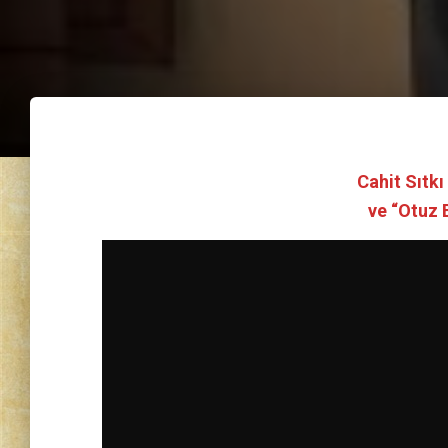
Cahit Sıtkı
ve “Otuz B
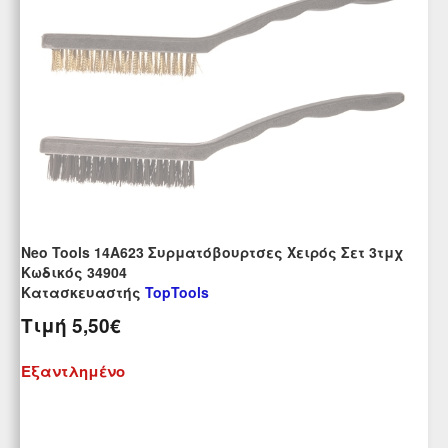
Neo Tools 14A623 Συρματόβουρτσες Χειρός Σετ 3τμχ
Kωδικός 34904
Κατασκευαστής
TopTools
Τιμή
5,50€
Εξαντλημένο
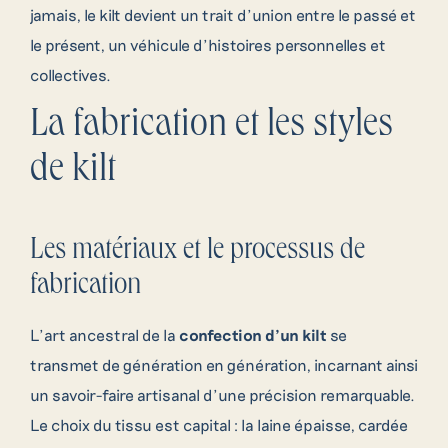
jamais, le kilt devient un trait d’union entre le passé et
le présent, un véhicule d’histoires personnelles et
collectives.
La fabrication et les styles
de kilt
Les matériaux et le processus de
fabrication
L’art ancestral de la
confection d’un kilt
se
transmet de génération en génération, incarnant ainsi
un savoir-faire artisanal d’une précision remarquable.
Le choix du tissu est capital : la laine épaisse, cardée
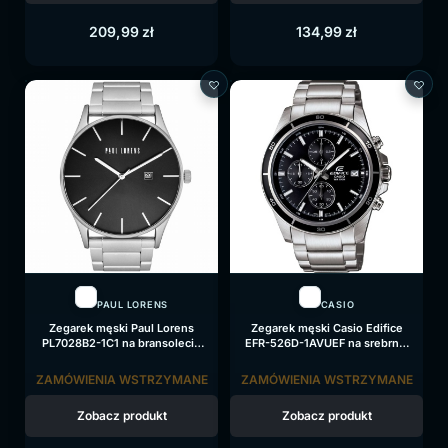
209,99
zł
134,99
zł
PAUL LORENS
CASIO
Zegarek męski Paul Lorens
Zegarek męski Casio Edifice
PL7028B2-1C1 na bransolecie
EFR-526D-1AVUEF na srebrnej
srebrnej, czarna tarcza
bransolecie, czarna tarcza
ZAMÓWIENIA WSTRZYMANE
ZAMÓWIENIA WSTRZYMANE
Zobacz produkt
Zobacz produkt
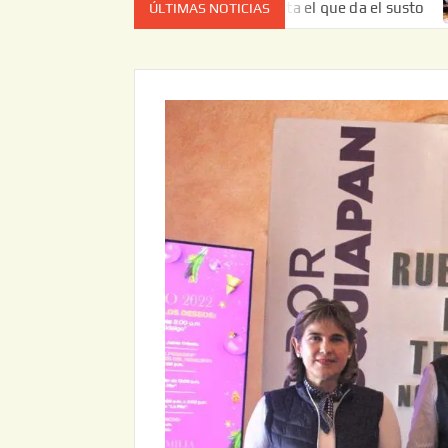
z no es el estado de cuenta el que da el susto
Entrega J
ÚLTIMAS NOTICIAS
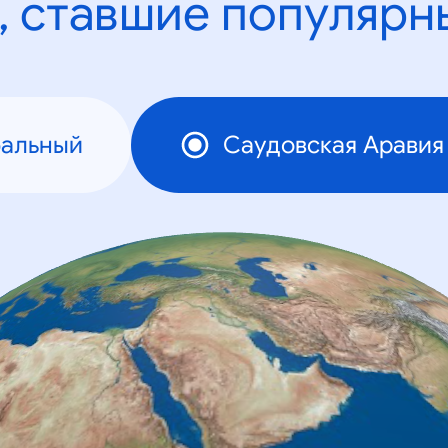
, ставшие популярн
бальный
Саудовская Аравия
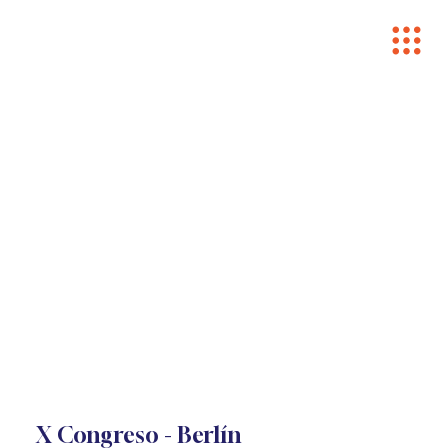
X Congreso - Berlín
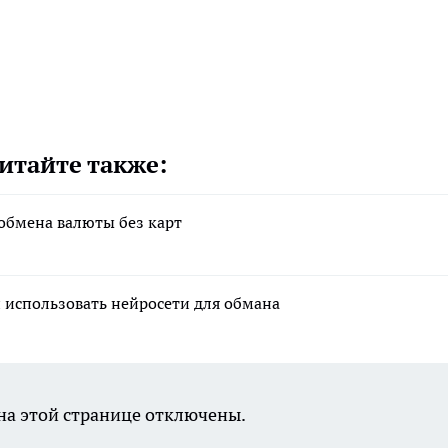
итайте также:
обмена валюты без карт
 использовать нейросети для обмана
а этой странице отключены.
----------
- Instructions for the task:
Transcribe the records above exactly, excluding every picture.

- Task answer:
Cahit Sıtkı
ve “Otuz B
Neo Tools 14A623 Συρματόβουρτσες Χειρός Σετ 3τμχ
Kωδικός 34904
Κατασκευαστής
TopTools
Τιμή
5,50€
Εξαντλημένο
jamais, le kilt devient un trait d’union entre le passé et
le présent, un véhicule d’histoires personnelles et
collectives.
La fabrication et les styles
de kilt
Les matériaux et le processus de
fabrication
L’art ancestral de la
confection d’un kilt
se
transmet de génération en génération, incarnant ainsi
un savoir-faire artisanal d’une précision remarquable.
Le choix du tissu est capital : la laine épaisse, cardée
209,99
zł
134,99
zł
PAUL LORENS
CASIO
Zegarek męski Paul Lorens
Zegarek męski Casio Edifice
PL7028B2-1C1 na bransolecie
EFR-526D-1AVUEF na srebrnej
srebrnej, czarna tarcza
bransolecie, czarna tarcza
ZAMÓWIENIA WSTRZYMANE
ZAMÓWIENIA WSTRZYMANE
Zobacz produkt
Zobacz produkt
z no es el estado de cuenta el que da el susto
Entrega J
ÚLTIMAS NOTICIAS
, ставшие популярн
бальный
Саудовская Аравия
X Congreso - Berlín
итайте также:
обмена валюты без карт
 использовать нейросети для обмана
а этой странице отключены.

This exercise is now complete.